William D. Rahm, a joint JD/MBA student who is president of Just Democracy’s Harvard chapter, said he was surprised that Walz “so brazenly flouted the law in her campaigning for a legal position.”
Walz, a former attorney and longtime community activist, earned a master’s degree from Harvard’s Kennedy School of Government in 2000.
Her opponent Babson, a millionaire economist, has made headlines for bucking the Republican Party line on gay marriage. Babson, who is himself openly gay, has vigorously defended same sex couples’ right to wed.

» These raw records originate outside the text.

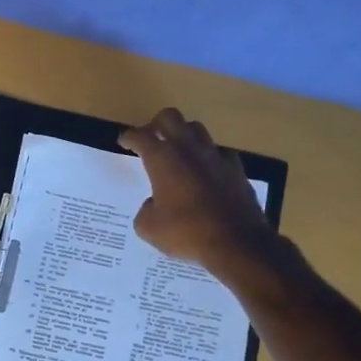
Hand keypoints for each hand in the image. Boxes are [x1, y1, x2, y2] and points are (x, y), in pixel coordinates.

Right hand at [119, 108, 277, 272]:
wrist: (236, 243)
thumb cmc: (186, 232)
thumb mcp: (149, 228)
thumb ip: (145, 210)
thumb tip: (153, 205)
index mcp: (162, 159)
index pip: (140, 136)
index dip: (129, 137)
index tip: (124, 141)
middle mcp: (188, 149)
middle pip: (170, 117)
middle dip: (157, 124)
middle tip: (151, 138)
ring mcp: (215, 156)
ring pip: (197, 129)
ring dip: (184, 135)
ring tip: (179, 151)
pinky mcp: (236, 169)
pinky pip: (220, 153)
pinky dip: (209, 157)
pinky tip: (207, 171)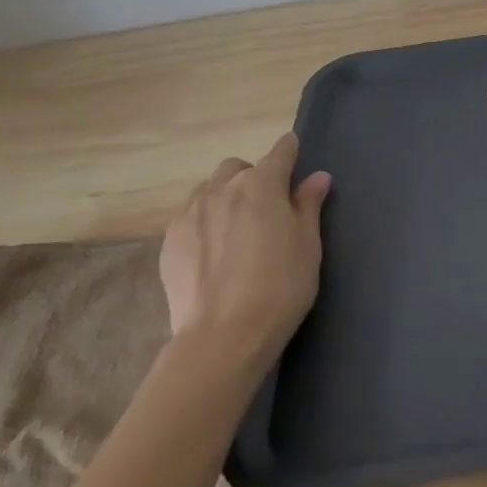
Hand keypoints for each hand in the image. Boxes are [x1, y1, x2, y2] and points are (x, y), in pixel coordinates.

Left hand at [158, 134, 331, 366]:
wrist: (224, 334)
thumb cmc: (281, 285)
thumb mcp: (308, 244)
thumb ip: (309, 205)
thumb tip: (317, 177)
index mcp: (262, 184)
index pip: (280, 152)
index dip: (291, 152)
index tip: (297, 158)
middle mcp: (223, 189)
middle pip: (239, 167)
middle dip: (254, 177)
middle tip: (268, 207)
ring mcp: (190, 213)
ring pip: (210, 189)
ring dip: (226, 196)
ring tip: (237, 228)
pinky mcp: (169, 240)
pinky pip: (190, 215)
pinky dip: (205, 221)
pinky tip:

Walz and Babson did not return repeated requests for comment last night.
SCATTERED VIOLATIONS
While Harvard volunteers fanned out to nearby polling stations, Just Democracy mobilized nearly 2,000 volunteers from law schools nationwide to staff polling stations, monitor election abuses and assist voters.
Phones rang off the hook at Just Democracy’s office on the first floor of Gannet House yesterday afternoon, as volunteers in more than two dozen states reported scattered election problems.
“At this point, the headline news is lots of littles and no bigs,” co-founder Rebecca O’Brien said late yesterday afternoon—moments before she dashed off to a TV studio for an appearance on PBS’ NewsHour with Jim Lehrer.
Early reports from the group’s Ohio chapter—which sent 150 volunteers to election sites in Columbus—indicated that polling stations were overwhelmed by massive voter turnout.
Columbus voters stood in line for as long as four-and-a-half hours, said Sarah Kroll-Rosenbaum, a third-year student at New York Law School who is Just Democracy’s deputy director for partnerships and programs.
Experts had speculated that Republican Party activists might disrupt balloting in Ohio by challenging the credentials of newly registered voters in heavily Democratic neighborhoods.
But O’Brien said early reports from the Ohio volunteers signaled that the delays came in precincts where the GOP did not raise challenges.
Despite isolated incidents in other battleground areas—including volunteers’ reports of a man using a bullhorn to intimidate voters in Philadelphia—O’Brien said yesterday’s balloting appeared to be running more smoothly than in the hotly contested 2000 race.
IN THE NEIGHBORHOOD
Rahm said that Just Democracy’s local undergraduate and law student volunteers all underwent at least three hours of election law training.
He said the group dispatched fluent Mandarin speakers to Boston’s Chinatown, sent Portuguese speakers to assist East Cambridge’s Brazilian community and stationed Spanish- and French-speaking volunteers in North Cambridge, home to many Latino and Haitian immigrants.
Local residents, absent from the polls for so many years that they had been re-classified as “inactive voters,” turned out yesterday. To get back on the rolls, they had to present photo IDs, government paychecks or utility bills. Rahm said Just Democracy volunteers helped these voters manage the process to ensure they could cast ballots.
“I didn’t see any sites where people were sent home because they lacked ID,” Rahm said.
But Megan E. Camm ’07, a Dunster government concentrator, was turned away when she tried to vote at Quincy House.
Camm used an online link from thefacebook.com to register in Massachusetts. She brought a print-out to the polls confirming her registration, but a poll worker in Quincy told Camm she could not vote because she did not have the required Mass. ID number.
According to the U.S. Census Bureau, nearly 3 million voters didn’t cast ballots in 2000 because of confusion about their registration.
Gabriel M. Kuris, a first-year HLS student, spent seven hours volunteering at a Central Square polling station—and landed a seven-second segment on Sweden’s TV4.
“I have no idea why Swedish television came to this polling place,” Kuris said.
The Central Square station “was not representative of the horrors of American balloting they hoped to represent,” Kuris said. “I didn’t see one problem.”
—Brendan R. Linn contributed to the reporting of this story.